The truth is Greece is bankrupt. Unless huge amounts of Greek debt are forgiven, Greece is going to default sooner or later.
When confidence in the finances of a nation is lost, borrowing costs can go up very quickly. Today, the yield on two year Greek bonds is up to 28.6%.
Anyone that has ever been late on paying their credit cards knows how painful an interest rate like that can be. So why doesn’t Greece just slash government spending to the bone and get their financial house in order? Well, it is not that easy. Harsh austerity measures have already been implemented. As a result, unemployment is rampant and there is rioting in the streets.
An article in The Guardian recently explained, austerity has taken a brutal toll on the Greek economy.
A year of wage and pension cuts, benefit losses and tax increases has taken its toll: almost a quarter of the population now live below the poverty line, unemployment is at a record 16% and, as the economy contracts for a third year, economists estimate that about 100,000 businesses have closed.

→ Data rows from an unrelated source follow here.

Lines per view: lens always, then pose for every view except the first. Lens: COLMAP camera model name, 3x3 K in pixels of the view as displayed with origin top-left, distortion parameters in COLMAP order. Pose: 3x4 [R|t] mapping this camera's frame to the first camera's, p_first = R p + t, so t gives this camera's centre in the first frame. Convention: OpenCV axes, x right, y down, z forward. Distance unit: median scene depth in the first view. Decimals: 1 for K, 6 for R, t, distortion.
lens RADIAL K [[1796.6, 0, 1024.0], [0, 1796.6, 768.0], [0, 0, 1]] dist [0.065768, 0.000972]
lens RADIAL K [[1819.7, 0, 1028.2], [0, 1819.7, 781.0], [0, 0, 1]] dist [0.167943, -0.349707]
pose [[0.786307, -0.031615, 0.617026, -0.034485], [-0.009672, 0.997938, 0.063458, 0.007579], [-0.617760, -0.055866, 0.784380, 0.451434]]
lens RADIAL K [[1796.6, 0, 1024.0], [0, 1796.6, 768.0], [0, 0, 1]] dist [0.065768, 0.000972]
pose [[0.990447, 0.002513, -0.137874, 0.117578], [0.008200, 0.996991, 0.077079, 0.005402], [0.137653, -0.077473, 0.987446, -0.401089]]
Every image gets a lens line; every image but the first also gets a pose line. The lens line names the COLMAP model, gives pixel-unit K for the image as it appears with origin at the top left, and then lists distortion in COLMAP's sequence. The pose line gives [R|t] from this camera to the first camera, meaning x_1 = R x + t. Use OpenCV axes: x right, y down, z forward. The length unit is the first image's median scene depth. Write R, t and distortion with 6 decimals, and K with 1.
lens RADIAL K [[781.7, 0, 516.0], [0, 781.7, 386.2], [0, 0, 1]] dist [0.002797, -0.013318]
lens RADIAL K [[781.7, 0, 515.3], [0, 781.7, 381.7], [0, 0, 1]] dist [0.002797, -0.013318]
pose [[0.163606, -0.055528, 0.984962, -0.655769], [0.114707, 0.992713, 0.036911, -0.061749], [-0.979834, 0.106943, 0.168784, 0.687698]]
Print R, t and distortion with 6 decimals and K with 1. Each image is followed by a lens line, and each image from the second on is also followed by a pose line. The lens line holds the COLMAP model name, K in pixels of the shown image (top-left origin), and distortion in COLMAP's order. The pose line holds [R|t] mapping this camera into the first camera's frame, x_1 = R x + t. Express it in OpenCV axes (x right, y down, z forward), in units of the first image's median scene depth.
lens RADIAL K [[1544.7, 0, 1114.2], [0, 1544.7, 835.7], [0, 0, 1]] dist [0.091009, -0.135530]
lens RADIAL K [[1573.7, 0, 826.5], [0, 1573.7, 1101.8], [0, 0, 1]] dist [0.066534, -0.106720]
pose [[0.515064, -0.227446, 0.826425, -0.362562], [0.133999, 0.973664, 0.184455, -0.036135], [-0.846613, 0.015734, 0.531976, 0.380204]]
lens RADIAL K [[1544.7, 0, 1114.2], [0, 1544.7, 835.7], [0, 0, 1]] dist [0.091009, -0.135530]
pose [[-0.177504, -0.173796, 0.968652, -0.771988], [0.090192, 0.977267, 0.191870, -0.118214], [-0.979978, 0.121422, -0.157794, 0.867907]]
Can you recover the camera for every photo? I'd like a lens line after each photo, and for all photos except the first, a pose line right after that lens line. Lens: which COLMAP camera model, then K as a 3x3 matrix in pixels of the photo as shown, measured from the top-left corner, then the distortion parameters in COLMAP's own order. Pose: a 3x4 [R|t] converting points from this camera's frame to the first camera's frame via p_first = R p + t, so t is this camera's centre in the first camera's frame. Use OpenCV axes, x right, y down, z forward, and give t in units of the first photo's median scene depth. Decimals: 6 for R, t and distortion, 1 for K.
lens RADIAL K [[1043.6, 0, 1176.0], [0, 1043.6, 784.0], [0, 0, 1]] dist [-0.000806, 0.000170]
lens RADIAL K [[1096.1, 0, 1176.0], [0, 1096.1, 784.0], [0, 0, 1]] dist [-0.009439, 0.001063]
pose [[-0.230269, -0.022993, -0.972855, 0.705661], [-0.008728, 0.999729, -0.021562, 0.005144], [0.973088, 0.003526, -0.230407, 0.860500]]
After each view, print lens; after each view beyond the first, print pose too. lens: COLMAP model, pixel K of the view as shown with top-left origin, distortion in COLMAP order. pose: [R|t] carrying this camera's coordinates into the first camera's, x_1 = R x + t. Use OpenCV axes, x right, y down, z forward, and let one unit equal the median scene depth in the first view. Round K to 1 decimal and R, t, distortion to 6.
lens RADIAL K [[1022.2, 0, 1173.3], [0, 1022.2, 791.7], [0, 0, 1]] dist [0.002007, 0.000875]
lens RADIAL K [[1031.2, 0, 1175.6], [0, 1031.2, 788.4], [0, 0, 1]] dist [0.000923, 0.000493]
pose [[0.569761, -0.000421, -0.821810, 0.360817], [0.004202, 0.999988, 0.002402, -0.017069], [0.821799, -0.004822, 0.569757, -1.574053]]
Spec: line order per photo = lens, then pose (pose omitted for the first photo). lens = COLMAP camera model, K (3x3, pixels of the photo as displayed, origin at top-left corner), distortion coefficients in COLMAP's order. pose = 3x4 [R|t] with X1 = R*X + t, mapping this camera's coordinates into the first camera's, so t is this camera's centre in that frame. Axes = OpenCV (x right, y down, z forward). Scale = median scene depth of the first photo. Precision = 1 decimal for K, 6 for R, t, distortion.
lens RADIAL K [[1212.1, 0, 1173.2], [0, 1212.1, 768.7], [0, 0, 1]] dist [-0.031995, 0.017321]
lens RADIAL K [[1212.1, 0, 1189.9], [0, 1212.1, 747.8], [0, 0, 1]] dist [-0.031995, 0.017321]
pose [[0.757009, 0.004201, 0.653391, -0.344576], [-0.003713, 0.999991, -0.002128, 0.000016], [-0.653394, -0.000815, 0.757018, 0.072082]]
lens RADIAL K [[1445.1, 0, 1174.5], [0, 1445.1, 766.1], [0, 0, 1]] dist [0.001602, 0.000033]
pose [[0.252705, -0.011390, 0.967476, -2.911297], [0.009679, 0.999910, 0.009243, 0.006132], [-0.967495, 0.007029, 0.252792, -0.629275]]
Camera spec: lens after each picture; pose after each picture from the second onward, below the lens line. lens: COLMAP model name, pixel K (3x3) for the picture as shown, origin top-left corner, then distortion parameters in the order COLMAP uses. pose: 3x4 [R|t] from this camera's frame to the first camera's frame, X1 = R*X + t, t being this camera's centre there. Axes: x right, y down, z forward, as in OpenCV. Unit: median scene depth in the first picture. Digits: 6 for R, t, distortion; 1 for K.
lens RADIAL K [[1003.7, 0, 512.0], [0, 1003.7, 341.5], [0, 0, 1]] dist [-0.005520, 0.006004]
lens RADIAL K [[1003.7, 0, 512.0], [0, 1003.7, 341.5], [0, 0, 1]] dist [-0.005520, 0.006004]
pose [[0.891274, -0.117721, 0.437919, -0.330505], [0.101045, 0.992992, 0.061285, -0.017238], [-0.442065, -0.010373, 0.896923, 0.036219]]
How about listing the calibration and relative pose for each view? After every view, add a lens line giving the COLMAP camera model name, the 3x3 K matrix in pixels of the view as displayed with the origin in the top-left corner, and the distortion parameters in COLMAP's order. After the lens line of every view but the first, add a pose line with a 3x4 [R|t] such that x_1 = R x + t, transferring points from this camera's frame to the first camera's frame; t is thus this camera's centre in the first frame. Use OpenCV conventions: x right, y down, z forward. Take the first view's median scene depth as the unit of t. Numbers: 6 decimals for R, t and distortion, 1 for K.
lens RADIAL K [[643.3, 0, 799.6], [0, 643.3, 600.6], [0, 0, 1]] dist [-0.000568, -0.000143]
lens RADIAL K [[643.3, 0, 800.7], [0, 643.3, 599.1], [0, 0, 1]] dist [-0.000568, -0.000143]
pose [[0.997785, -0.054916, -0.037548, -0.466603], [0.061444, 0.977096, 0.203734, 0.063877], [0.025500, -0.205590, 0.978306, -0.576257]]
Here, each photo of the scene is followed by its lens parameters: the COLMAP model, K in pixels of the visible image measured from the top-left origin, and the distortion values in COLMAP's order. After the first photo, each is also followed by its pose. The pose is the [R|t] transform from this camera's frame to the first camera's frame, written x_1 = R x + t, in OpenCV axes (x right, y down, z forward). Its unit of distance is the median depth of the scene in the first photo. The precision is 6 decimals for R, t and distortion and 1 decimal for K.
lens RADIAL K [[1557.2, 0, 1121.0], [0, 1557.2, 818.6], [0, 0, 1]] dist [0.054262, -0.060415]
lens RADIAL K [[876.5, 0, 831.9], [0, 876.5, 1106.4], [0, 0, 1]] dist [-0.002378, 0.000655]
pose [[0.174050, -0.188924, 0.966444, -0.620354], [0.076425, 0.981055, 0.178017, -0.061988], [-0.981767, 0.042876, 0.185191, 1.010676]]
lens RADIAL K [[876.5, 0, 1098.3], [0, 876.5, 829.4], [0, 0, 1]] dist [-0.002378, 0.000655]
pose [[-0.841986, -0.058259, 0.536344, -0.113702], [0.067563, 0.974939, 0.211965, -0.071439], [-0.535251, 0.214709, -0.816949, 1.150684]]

The frightening thing is that Greece is not alone. Ireland has already received a bailout and they are probably going to need another one at some point. Portugal is a financial basket case and they are probably next in line for a bailout. The employment situation in Spain is absolutely nightmarish. Spain will probably be able to squeak by without a bailout if the global economy stays stable, but if the dominoes start to fall Spain could be in a massive amount of trouble very quickly.
Not that many people are talking about Italy, but Italy has a huge debt problem. Moody’s warned that it may downgrade Italy’s AA2 debt rating at some point within the next 90 days. Belgium and France also have very substantial debt problems. They probably would not be the first dominoes to fall, but if the “contagion” starts to spread they could certainly have massive problems.
The truth is Europe’s entire financial system is extremely vulnerable right now. As a result the world financial system too is far more precarious today than it was back in 2008. Big banks all over Europe, and especially in Germany, are leveraged to the hilt. All it would take to topple many of them is a stiff breeze.
When Lehman Brothers collapsed, it was leveraged 31 to 1. Today, German banks are leveraged 32 to 1. German banks are also holding a massive amount of Greek debt. That is why there is so much fear that the crisis in Greece could spread across the rest of Europe and start toppling dominoes.
The sovereign debt crisis in Europe did not happen overnight and it is going to be with us for a long, long time even if the global economy remains relatively stable. At the moment, the best that officials in Europe can seem to come up with is to put off the pain for another day.
Pimco’s Mohamed El-Erian told CNBC, “This problem is not going to go away. It’s going to weigh on markets here and we’re going to see the same set of headlines over and over again. We simply cannot continue to kick the can down the road, because we’re coming to the end of the road in Greece.”
Beware of Greeks asking for impossible gifts. The next wave of the financial collapse is going to hit at some point, and when it does it is going to probably be even more painful than the last wave. Our world is becoming an incredibly unstable place. Are you prepared for the coming economic collapse and the next great depression? You better get ready!